*** Opening ENTRIES SUPPLIED ***

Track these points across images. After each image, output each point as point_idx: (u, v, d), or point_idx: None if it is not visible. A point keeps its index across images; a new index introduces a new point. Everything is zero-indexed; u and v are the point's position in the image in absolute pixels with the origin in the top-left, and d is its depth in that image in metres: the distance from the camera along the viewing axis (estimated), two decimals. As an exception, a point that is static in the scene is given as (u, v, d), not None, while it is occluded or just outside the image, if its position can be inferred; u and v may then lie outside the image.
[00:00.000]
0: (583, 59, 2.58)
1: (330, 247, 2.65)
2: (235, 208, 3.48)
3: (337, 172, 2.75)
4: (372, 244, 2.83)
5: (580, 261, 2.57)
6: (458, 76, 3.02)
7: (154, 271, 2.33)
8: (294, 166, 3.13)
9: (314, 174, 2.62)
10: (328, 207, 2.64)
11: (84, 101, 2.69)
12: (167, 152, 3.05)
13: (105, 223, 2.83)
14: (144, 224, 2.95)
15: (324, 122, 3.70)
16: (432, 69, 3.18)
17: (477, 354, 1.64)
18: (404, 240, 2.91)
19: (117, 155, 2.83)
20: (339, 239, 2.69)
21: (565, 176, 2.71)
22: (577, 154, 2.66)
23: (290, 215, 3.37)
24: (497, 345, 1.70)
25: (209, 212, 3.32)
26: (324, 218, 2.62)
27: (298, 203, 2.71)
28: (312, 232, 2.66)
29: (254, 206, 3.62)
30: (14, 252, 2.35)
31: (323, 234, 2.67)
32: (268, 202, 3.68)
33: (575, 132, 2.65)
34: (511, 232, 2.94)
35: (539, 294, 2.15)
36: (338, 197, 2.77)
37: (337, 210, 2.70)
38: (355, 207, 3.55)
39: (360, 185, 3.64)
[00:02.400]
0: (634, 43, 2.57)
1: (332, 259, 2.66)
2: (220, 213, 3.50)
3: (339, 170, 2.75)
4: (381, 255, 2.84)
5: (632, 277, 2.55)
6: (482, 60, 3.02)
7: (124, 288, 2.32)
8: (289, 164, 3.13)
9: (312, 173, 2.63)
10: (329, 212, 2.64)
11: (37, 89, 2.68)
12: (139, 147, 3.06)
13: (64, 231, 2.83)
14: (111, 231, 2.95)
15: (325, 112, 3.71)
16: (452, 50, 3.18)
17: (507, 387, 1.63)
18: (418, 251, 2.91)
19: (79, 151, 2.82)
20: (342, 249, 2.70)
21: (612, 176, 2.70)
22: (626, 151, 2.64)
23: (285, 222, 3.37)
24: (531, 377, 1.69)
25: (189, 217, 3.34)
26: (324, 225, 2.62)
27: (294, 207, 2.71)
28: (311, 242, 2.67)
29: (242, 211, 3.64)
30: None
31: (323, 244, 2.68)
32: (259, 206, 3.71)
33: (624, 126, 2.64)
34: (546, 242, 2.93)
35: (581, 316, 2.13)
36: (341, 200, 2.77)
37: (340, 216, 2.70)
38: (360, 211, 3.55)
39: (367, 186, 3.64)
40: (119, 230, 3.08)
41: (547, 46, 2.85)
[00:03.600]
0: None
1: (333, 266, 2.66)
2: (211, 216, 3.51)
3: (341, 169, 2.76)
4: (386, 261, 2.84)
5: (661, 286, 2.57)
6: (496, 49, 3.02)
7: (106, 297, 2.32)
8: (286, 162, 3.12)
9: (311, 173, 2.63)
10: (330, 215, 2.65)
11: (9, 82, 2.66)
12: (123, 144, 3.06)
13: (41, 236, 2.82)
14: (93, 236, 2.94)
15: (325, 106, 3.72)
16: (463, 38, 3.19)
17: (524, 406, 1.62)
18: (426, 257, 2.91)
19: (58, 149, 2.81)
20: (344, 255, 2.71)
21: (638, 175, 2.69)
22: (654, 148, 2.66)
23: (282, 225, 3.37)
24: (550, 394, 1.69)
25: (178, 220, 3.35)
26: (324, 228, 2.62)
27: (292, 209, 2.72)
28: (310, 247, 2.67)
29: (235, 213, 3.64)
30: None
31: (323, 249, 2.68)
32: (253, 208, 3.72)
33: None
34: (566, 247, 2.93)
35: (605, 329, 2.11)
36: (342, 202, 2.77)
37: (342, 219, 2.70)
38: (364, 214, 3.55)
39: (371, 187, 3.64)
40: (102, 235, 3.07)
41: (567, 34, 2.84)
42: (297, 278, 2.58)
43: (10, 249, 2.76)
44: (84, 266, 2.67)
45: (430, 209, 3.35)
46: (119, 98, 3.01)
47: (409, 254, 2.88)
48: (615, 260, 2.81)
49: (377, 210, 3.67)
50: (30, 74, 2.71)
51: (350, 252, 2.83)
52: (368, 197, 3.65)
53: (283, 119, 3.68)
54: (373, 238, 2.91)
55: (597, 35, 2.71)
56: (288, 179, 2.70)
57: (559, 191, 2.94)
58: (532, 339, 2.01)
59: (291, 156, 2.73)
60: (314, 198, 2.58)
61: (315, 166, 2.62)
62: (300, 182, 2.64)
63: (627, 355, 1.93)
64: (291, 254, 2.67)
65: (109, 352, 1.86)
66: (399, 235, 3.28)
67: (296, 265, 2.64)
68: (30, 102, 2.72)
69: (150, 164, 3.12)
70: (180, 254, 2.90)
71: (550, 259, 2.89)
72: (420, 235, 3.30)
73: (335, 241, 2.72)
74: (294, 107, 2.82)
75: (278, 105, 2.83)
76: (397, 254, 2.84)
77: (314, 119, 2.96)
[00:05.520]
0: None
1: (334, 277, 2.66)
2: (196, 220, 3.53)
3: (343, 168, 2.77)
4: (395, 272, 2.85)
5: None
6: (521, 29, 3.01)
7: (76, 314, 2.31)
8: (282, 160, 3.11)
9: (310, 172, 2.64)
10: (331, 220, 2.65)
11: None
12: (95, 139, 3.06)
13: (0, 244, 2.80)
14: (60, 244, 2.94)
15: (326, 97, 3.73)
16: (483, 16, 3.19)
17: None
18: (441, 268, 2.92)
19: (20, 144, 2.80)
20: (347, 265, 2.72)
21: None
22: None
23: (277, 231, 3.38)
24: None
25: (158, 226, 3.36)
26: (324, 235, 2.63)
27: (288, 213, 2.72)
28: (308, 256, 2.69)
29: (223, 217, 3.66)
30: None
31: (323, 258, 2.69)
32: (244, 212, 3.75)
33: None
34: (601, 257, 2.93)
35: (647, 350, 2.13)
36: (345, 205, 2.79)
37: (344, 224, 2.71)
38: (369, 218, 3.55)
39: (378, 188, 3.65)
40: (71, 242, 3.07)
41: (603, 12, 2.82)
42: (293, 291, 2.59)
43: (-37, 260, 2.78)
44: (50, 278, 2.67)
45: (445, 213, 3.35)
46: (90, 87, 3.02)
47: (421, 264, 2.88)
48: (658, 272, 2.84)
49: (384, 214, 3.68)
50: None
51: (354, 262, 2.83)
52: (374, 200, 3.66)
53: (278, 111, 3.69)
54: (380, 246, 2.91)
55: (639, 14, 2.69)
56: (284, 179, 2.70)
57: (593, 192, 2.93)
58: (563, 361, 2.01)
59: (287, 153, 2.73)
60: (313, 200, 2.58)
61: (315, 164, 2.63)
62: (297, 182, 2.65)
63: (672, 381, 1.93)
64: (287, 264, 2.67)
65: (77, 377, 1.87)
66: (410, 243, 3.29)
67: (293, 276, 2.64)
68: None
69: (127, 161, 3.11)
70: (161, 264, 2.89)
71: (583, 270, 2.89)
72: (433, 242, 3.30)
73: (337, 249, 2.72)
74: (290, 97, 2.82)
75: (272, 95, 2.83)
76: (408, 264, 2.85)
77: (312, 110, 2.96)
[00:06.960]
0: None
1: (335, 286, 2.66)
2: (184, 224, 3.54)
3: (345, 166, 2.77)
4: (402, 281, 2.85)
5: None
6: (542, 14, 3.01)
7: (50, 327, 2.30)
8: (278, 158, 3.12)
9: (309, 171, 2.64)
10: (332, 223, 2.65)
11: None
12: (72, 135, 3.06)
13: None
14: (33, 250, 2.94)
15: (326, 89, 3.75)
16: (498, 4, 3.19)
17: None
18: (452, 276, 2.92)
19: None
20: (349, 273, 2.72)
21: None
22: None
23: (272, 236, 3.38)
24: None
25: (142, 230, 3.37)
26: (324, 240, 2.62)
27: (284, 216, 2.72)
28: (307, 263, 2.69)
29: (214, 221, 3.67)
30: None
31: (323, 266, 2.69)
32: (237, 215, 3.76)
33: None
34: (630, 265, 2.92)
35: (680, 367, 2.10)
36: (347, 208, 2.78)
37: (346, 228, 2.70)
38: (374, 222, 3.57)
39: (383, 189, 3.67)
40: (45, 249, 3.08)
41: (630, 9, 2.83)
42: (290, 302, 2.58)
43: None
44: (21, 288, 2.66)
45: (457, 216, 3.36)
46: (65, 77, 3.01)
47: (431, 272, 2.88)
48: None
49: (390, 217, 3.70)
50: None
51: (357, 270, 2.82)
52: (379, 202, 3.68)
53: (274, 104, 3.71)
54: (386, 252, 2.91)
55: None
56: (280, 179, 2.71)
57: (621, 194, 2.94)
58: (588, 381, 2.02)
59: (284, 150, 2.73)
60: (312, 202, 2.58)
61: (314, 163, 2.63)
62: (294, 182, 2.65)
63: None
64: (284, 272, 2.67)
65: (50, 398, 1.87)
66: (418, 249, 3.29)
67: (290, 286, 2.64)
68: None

*** Closing ENTRIES SUPPLIED ***

> [BRIEF] All that is needed is the exact run of lines above from the line containing "34: (511, 232, 2.94)" through the line containing "39: (360, 185, 3.64)", both of them included.

> [RESULT]
34: (511, 232, 2.94)
35: (539, 294, 2.15)
36: (338, 197, 2.77)
37: (337, 210, 2.70)
38: (355, 207, 3.55)
39: (360, 185, 3.64)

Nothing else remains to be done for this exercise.